Uma das novidades dos últimos certames tem sido a presença, em mostras e festivais, das curtas-metragens enquanto modo de expressão critica e ontológica face ao mundo*. As curtas-metragens têm constituído, a nível internacional, nas ultimas décadas, uma possibilidade expressiva com características especificas que a distinguem das longas-metragens. A economia de sentido que lhe está associada impele-o para a busca de novos ângulos de abordagem em relação a um mesmo problema, sem ser a mera preocupação em contar um enredo.
Uma curta pode ir de 5 a 55 minutos e não será pela duração que ganha a sua especificidade, mas pela capacidade de síntese e de exegese que ela alberga.

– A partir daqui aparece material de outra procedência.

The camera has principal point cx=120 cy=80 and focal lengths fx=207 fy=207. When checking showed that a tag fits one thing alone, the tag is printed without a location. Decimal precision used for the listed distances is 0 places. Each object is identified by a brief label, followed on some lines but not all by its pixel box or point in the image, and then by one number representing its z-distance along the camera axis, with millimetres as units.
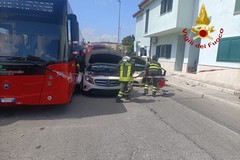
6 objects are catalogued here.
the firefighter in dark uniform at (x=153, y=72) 9117
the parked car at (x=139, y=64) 13895
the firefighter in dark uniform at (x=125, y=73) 7621
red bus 5223
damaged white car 7910
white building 11148
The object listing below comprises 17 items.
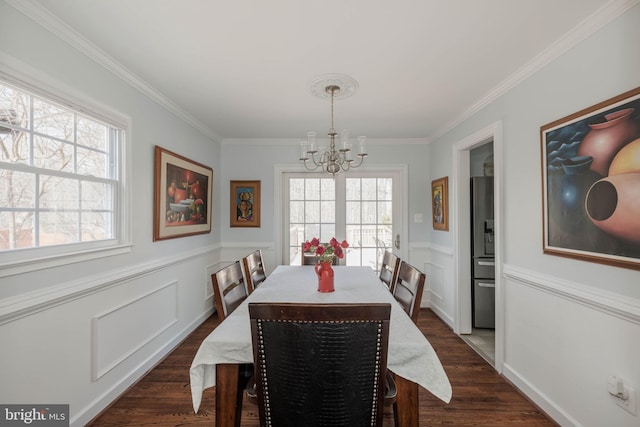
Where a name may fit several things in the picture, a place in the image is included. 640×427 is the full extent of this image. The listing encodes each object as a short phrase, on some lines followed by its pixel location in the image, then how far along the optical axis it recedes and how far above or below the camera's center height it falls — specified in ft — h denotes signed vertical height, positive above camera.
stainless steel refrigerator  10.20 -1.09
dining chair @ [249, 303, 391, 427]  3.29 -1.76
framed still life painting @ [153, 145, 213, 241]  8.28 +0.68
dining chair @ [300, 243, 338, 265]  10.53 -1.63
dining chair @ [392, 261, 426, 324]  5.51 -1.58
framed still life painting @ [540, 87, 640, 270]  4.46 +0.60
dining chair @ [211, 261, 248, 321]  5.37 -1.56
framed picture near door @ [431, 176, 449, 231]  11.18 +0.54
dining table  4.13 -2.28
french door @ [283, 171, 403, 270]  13.30 +0.25
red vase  6.58 -1.41
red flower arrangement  6.55 -0.80
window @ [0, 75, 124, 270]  4.65 +0.80
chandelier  7.19 +3.49
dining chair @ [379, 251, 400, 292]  7.38 -1.52
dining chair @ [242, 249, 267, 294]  7.68 -1.59
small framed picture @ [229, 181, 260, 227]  13.12 +0.66
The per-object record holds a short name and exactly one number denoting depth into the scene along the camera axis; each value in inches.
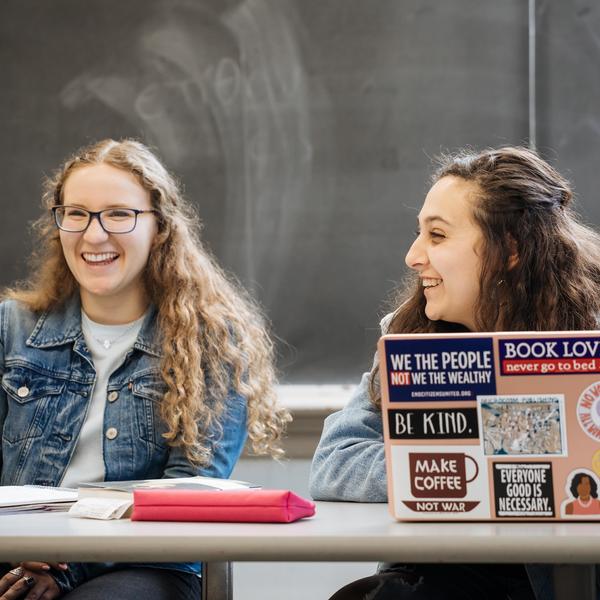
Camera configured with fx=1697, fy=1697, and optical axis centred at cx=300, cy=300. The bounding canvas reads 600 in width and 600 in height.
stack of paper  75.8
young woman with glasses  91.1
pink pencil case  70.4
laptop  69.9
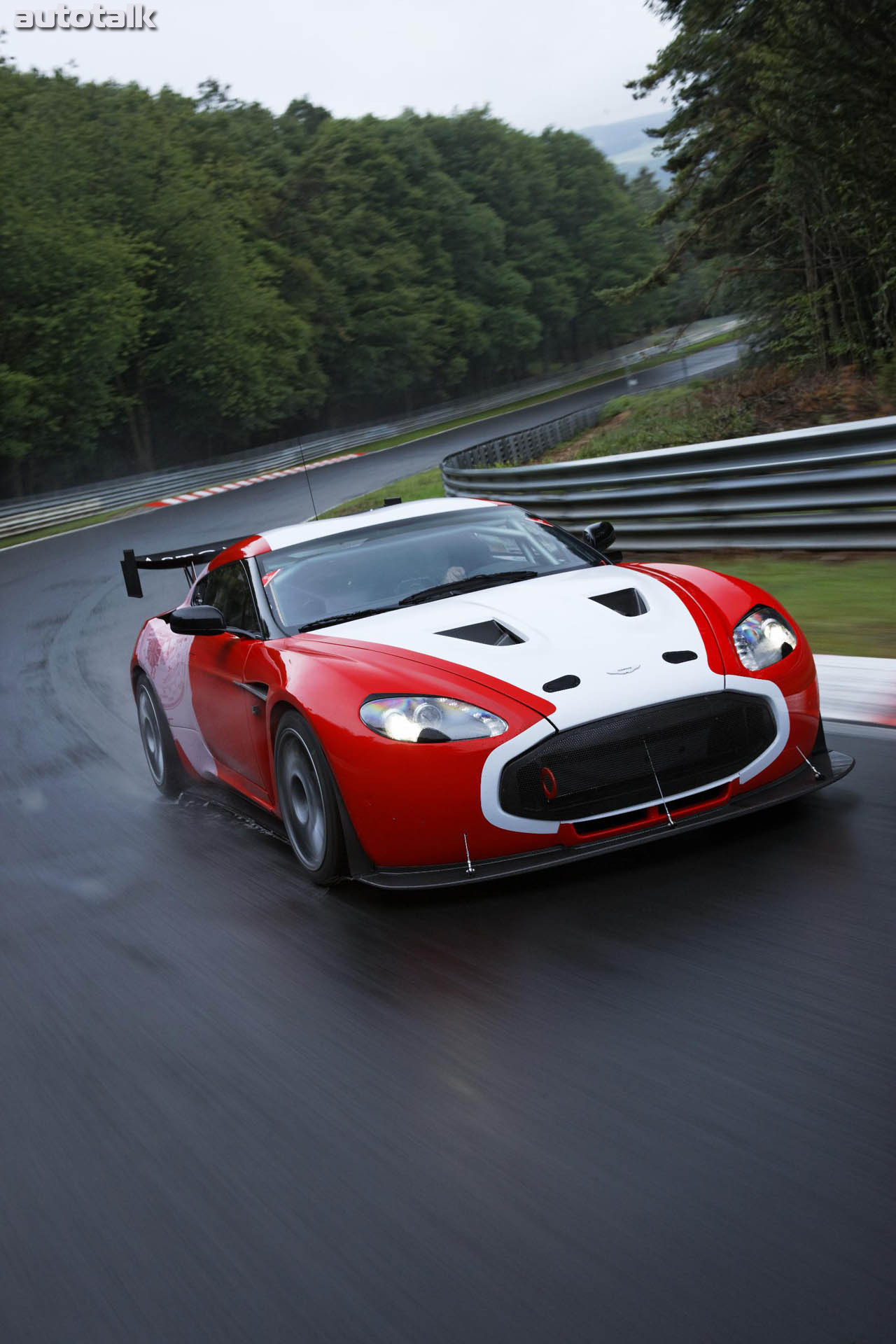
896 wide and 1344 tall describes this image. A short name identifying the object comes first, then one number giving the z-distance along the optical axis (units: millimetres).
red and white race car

Uma simples cena no interior de uma casa pode ser altamente gratificante enquanto cinema, se ao espaço juntarmos a tensão que o tempo provoca e o insólito. Nada é mais certo do que isso numa curta-metragem: buscar o insólito e representá-lo. Mas o desejo de encena-lo não deve sobrepor-se às contingências da produção. O cineasta só deverá contar consigo próprio, no que toca às ideias, à operacionalidade da câmara e do material áudio, porque cada um desses elementos é um elemento estilístico na abordagem que se faz a uma dada matéria. Uma curta-metragem, sobretudo no género ficção, é a única via para o cineasta que pensa realmente trilhar os caminhos da ficção cinematográfica, tout court. É provavelmente o único género cinematográfico através do qual se deve olhar fundamentalmente para a questão da autoria (como ela é entendida na literatura).
* É o caso de “Trompe D’Oeil” de Mário Vaz Almeida (o autor deste blogue), curta-metragem que se debruçou sobre a questão universal da visibilidade, dos sonhos, das suas repercussões nas nossas vidas, e “Blimunde” (a) de Tambla Almeida, que se apoiou num registo mais autóctone sobre a questão da seca que assola as ilhas e o destino dos homens, radicando-a, consciente ou inconscientemente, numa figura mitológica.
(a) Onde se lê "Blimunde" leia-se "Ulime".